Pursuant to the Declaratory Judgment Act, the district court may declare the "rights and other legal relations of any interested party seeking such declaration." 28 U.S.C. § 2201. The Declaratory Judgement Act is an "enabling Act, which confers discretion on the courts rather than an absolute right upon the litigant." Wilton v. Seven Falls Co., 515 U.S. 277, 287 (1995) (internal quotations omitted). While a "federal court has the discretion to decline to entertain a declaratory judgment action," in this Circuit, "the court must do so only for `good reason.'" Cont'l Cas. Co. v. Fuscardo, 35 F.3d 963, 965 (4th Cir. 1994) (citing Aetna Cas. & Surety Co. v. Quarks, 92 F.2d 321, 324 (4th Cir. 1937)).

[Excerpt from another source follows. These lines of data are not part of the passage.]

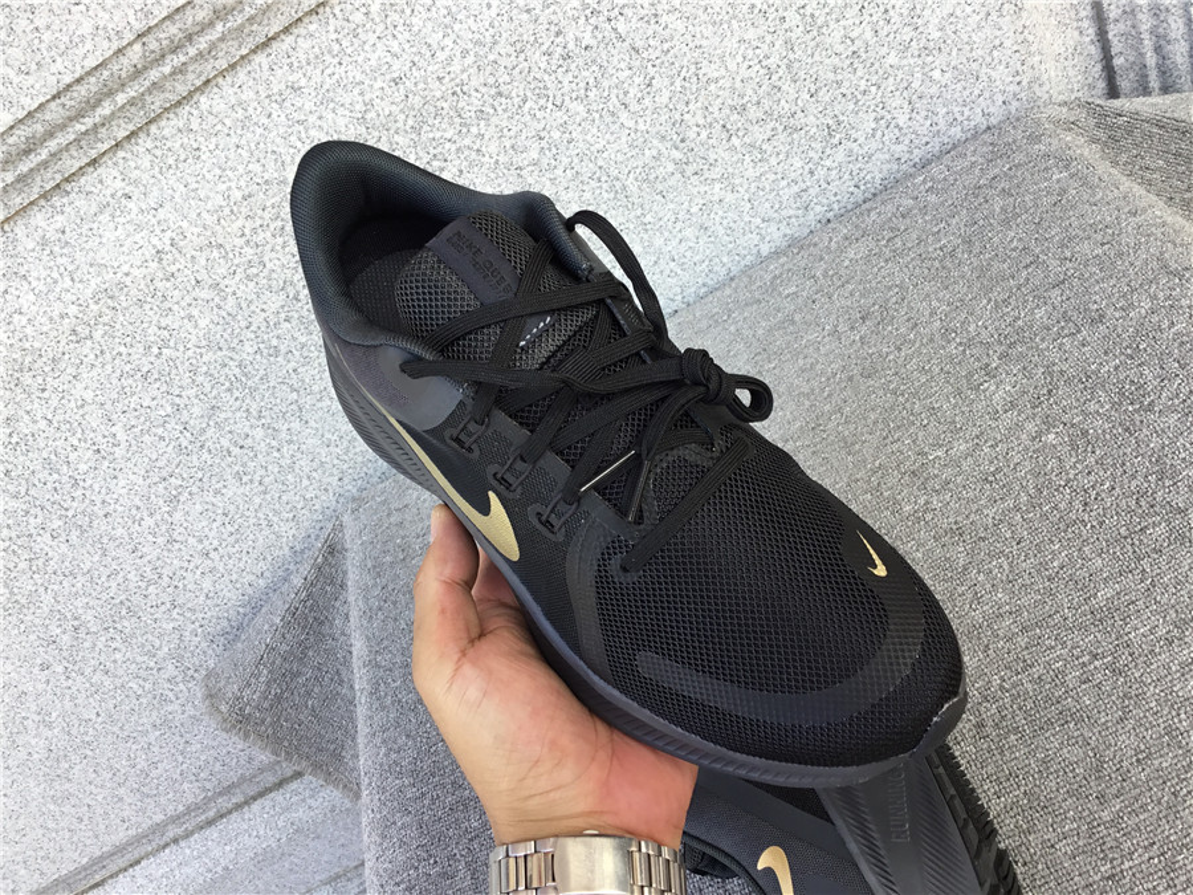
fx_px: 1068
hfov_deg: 58.4
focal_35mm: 31
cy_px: 448
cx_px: 596
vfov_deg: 45.4
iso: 32
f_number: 2.4
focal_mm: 3.3
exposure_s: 1/100
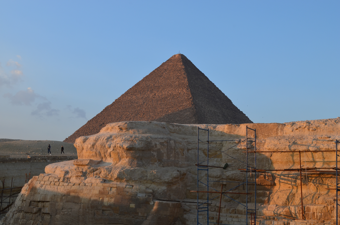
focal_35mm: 52
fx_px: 495
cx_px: 170
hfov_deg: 37.9
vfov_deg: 25.6
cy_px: 112
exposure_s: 1/100
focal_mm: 35
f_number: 11
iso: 200
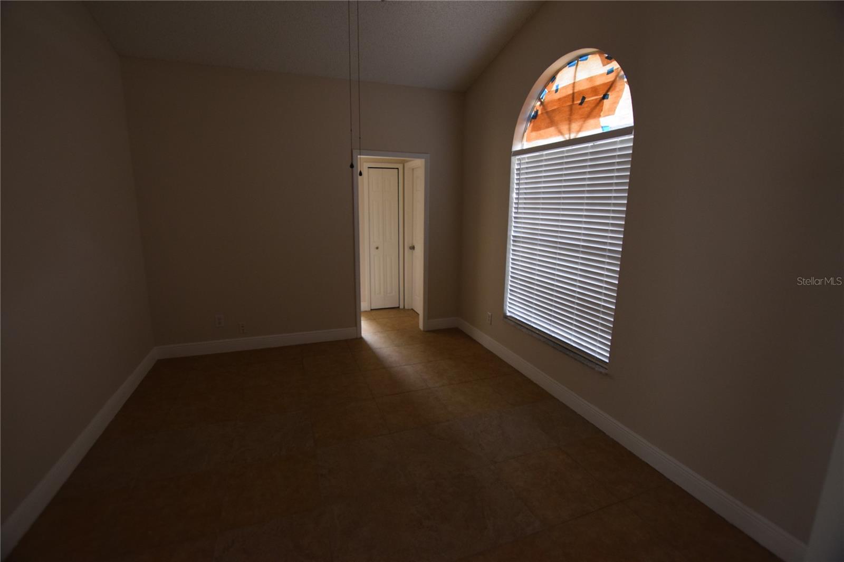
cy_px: 281
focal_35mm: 15
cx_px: 422
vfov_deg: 77.3
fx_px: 352
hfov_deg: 100.4
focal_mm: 10
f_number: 5
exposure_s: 1/100
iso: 800
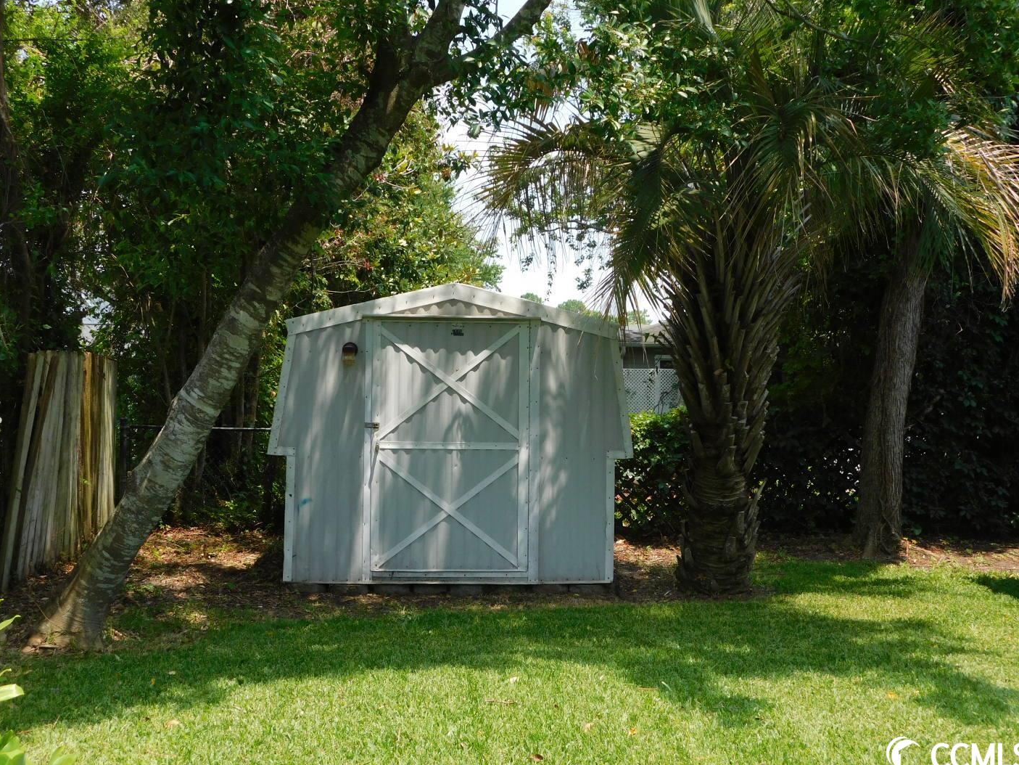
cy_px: 380
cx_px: 509
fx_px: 1207
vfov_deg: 35.1
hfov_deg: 45.8
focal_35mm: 41
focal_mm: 7.1
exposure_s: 1/500
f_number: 3.6
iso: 125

While the undersigned could assert numerous good and proper reasons for the Court not to exercise its discretionary power to entertain Defendant's Motion for Declaratory Relief, the Court can just as expeditiously address Defendant's Motion on the merits.
The gravamen of Defendant's Motion is that the orders and decisions issued by GSA contracting Officers violated Section 605(a) of the Contract Disputes Act because the decisions failed to "advise Defendant of his due process rights to the entitlement for obtaining judicial review and/or the remedy to appeal the adverse GSA Contracting Officer's Final Administrative Decision or Order." (Docket Entry 8 at 7-8.) What Defendant misses in his Motion seeking Declaratory Relief and Motions for Injunctive Relief is that the Order of Restitution and the Writ of Continuing Garnishment are solely a part of the criminal judgment; thus, even if a reviewing court found some flaw in the administrative process for which Defendant continues to complain for nearly 20 years, it would have no effect on the criminal case for which he was convicted and ordered to pay restitution. Defendant's contention that the criminal proceeding which resulted in the Order of Restitution is somehow flawed because of some alleged irregularities in the administrative process is without merit. As previously stated, Defendant's conviction and judgment has been reviewed and affirmed. Defendant's pleadings pursuant to the Declaratory Judgment Act and the Injunctive Relief he seeks are merely additional collateral attacks upon his criminal conviction upon which he disagrees and has sought to have it set aside many times without success.